**EXTRAIT À LIRE**
# # # # # # #

Né au Guatemala en 1961, Julio C. Palen­cia a con­nu l’hor­reur de la guerre civile au début des années 80, notam­ment la dis­pari­tion et la tor­ture à mort de cer­tains de ses proches. (Le com­bat fai­sait rage alors entre la guéril­la marx­iste et les tor­tion­naires soutenus par le pays de la lib­erté, les États-Unis.) Réfugié d’abord au Cana­da, à Van­cou­ver, avant d’opter pour le Mex­ique, où il réside actuelle­ment, bien loin de son Guatemala natal à ses yeux devenu un grand cimetière, il s’est lancé dans l’écri­t­ure pour – au moins – sur­nag­er per­son­nelle­ment, avant de par­ler de lut­ter politiquement/poétiquement (deux adverbes liés dans son tra­vail) en affrontant le pire silence. Sept livres sont parus pour le moment, pub­liés pour un grand nom­bre d’en­tre eux aux édi­tions mex­i­caines Praxis.

 

Un pre­mier poème brosse d’emblée l’ar­rière-plan his­torique de son œuvre :

 

El odio que nos tenemos

Lle­garon.
Y se adueñaron de todo lo que había.
Lle­garon para quedarse.

Entre su cruz y su espa­da se tien­den mil­lones de cadáveres.

Así naci­mos nosotros.

Su civ­i­lización se nos volvió barbarie
reinó la rapiña
y el abu­so que hoy todavía persiste.

Debe­mos sobre­pon­er­nos al desastre.

En nue­stro espíritu
hay un fuego no resuelto:
es el veja­men que se respira
es la impunidad para degradar al otro
es la jus­ti­cia sesgada
y con precio.

# # # # # # #

**DONNÉES DE L'EXERCICE**
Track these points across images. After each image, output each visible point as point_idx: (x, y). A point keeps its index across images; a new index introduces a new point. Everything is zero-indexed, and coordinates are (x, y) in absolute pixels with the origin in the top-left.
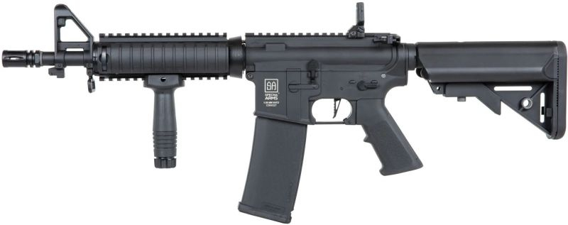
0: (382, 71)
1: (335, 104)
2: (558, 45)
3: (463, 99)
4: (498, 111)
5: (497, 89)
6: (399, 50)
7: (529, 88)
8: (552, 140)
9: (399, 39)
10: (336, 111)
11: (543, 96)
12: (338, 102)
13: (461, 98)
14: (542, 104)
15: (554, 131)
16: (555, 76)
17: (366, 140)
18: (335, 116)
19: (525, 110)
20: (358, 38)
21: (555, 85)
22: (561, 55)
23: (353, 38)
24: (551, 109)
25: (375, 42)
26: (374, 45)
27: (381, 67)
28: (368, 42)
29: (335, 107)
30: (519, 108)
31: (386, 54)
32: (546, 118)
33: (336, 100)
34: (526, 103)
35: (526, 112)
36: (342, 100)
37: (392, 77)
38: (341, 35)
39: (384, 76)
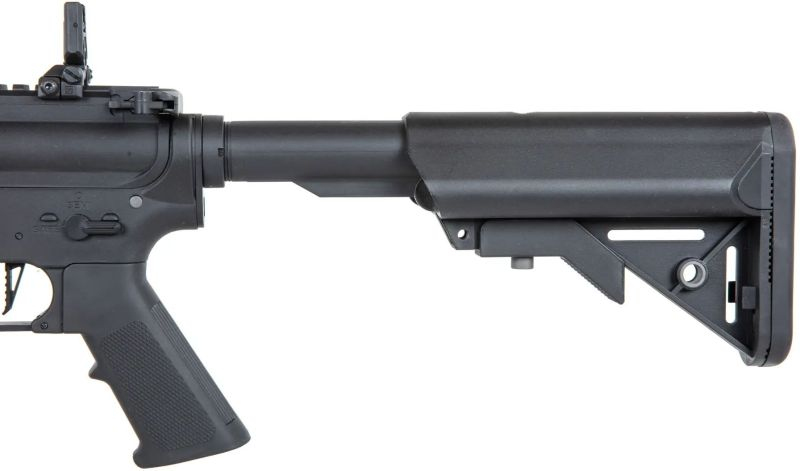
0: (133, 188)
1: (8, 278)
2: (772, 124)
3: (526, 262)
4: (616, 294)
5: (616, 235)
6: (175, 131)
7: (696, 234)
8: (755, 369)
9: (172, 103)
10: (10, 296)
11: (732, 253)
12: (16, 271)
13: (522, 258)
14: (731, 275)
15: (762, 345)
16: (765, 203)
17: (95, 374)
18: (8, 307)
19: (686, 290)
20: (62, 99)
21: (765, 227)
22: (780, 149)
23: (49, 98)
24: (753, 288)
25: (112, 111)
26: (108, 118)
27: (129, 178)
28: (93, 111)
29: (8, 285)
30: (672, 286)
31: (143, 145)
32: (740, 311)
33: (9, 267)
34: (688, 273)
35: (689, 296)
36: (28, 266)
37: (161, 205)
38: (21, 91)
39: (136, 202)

# # # # # # #

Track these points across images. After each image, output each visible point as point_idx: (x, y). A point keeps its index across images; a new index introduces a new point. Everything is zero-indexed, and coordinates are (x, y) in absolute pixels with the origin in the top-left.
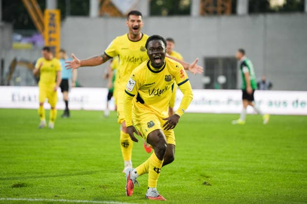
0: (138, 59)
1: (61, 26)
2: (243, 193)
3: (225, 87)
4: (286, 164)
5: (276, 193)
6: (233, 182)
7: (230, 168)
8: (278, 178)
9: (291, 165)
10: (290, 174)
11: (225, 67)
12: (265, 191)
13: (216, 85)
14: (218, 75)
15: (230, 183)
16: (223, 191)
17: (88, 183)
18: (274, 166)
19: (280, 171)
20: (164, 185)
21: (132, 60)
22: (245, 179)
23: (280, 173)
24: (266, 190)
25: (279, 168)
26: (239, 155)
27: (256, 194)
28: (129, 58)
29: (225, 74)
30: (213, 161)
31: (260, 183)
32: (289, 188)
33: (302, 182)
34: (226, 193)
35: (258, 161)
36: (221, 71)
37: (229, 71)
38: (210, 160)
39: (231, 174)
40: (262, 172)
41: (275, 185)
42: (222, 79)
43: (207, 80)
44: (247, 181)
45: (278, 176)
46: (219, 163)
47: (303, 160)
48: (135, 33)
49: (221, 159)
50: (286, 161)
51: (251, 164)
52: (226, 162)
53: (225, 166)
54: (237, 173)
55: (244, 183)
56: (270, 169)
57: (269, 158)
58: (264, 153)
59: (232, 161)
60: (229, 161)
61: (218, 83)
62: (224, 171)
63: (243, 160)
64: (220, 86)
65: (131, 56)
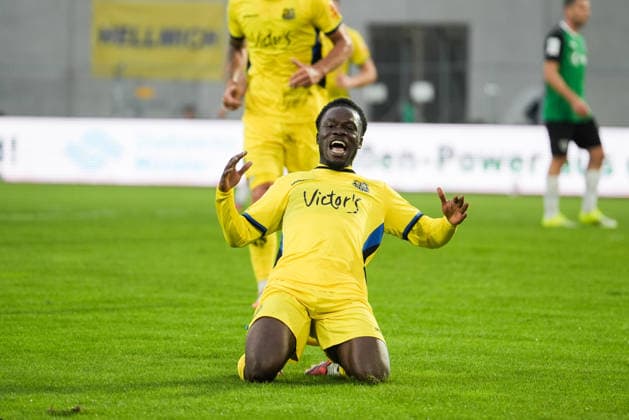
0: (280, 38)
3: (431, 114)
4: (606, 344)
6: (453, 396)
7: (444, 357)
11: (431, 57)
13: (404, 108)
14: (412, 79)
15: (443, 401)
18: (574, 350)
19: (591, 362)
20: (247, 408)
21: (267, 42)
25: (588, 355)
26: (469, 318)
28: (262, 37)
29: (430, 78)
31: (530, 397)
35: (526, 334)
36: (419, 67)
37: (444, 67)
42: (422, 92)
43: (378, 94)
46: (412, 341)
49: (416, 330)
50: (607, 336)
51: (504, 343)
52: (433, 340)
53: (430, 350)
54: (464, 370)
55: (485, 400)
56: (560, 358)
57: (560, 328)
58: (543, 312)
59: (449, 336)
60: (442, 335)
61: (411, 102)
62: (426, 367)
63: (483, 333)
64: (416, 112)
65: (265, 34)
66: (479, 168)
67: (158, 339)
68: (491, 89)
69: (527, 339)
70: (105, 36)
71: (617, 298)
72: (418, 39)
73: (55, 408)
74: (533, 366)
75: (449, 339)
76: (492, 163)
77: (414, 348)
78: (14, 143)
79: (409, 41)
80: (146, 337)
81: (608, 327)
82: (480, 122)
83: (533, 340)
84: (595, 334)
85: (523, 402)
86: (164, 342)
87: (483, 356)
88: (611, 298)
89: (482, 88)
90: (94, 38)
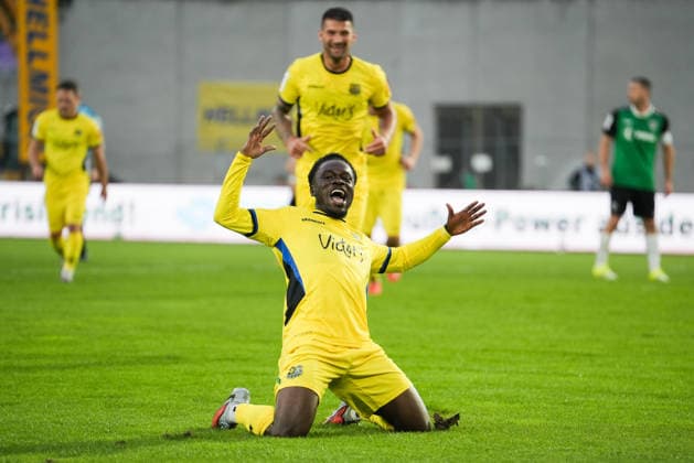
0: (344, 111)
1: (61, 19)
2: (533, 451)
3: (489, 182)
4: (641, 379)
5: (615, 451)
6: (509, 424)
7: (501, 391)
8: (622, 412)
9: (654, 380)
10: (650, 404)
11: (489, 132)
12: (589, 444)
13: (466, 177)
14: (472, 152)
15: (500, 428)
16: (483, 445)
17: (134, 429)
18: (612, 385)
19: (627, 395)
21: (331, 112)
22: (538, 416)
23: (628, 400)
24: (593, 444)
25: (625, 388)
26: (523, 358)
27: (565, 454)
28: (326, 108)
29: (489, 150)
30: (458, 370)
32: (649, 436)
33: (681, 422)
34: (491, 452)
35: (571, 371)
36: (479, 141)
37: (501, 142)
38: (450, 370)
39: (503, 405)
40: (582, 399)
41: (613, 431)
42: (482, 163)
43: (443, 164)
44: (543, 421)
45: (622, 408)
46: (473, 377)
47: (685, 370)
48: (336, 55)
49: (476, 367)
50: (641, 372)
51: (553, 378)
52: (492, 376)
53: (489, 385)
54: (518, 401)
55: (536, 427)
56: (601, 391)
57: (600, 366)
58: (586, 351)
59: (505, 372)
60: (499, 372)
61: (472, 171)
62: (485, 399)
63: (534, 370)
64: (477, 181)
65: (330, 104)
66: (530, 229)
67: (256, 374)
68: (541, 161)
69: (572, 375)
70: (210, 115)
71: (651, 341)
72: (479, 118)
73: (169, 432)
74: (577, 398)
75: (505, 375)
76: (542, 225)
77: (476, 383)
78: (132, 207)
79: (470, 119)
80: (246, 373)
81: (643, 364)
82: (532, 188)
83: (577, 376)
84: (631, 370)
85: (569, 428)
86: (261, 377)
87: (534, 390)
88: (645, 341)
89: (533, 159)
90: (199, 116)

# # # # # # #

**TÂCHE A**
Recopiez tel quel, dans l'extrait sur Julio C. Palencia, tout le passage qui va de « Lle­garon para quedarse. » jusqu'à « sobre­pon­er­nos al desastre. ».
**TÂCHE B**
Poursuivez l'extrait sur Julio C. Palencia à partir de l'endroit où il s'arrête.

**RÉPONSE A**
Lle­garon para quedarse.

Entre su cruz y su espa­da se tien­den mil­lones de cadáveres.

Así naci­mos nosotros.

Su civ­i­lización se nos volvió barbarie
reinó la rapiña
y el abu­so que hoy todavía persiste.

Debe­mos sobre­pon­er­nos al desastre.

**RÉPONSE B**
¿Cómo no ser lo que ya eres?
Esquizofréni­co o neurótico.

Debe­mos sobreponernos.

La dis­tan­cia entre el Curios­i­ty en Marte
y la deca­dente oligarquía…
el Ríos Montt que padecimos,
parece insalvable.

El sueño de España fue nues­tra pesadilla.

No hay tiem­po para el pesimismo.

Debe­mos sobre­pon­er­nos al desastre.

*

 

La haine que nous avons de nous-mêmes

Ils arrivèrent.
Et s’emparèrent de tout.
Ils arrivèrent pour demeurer.

Entre leur croix et leur épée s’é­ten­dent des mil­lions de cadavres.

Nous naquîmes ain­si, nous autres.

Leur civil­i­sa­tion tour­na pour nous en barbarie
la rap­ine fut la loi
ain­si que les abus de nos jours persistant.

Nous devons sur­mon­ter le désastre.

Dans notre esprit
il y a un feu non résolu :
c’est l’hu­mil­i­a­tion que l’on respire
c’est l’im­punité de dégrad­er un être humain
c’est la jus­tice biaisée toujours
et monnayable.

Com­ment ne pas être après ça
névrosé, schizophrène ?

Nous devons par­venir à surmonter.

La dis­tance entre le Curios­i­ty sur Mars
et l’oli­garchie décadente…
le Rios Montt que nous subissons,
paraît insurmontable.

Le rêve de l’Es­pagne fut notre cauchemar.

Il n’y a pas de temps pour le pessimisme.

Nous devons sur­mon­ter le désastre.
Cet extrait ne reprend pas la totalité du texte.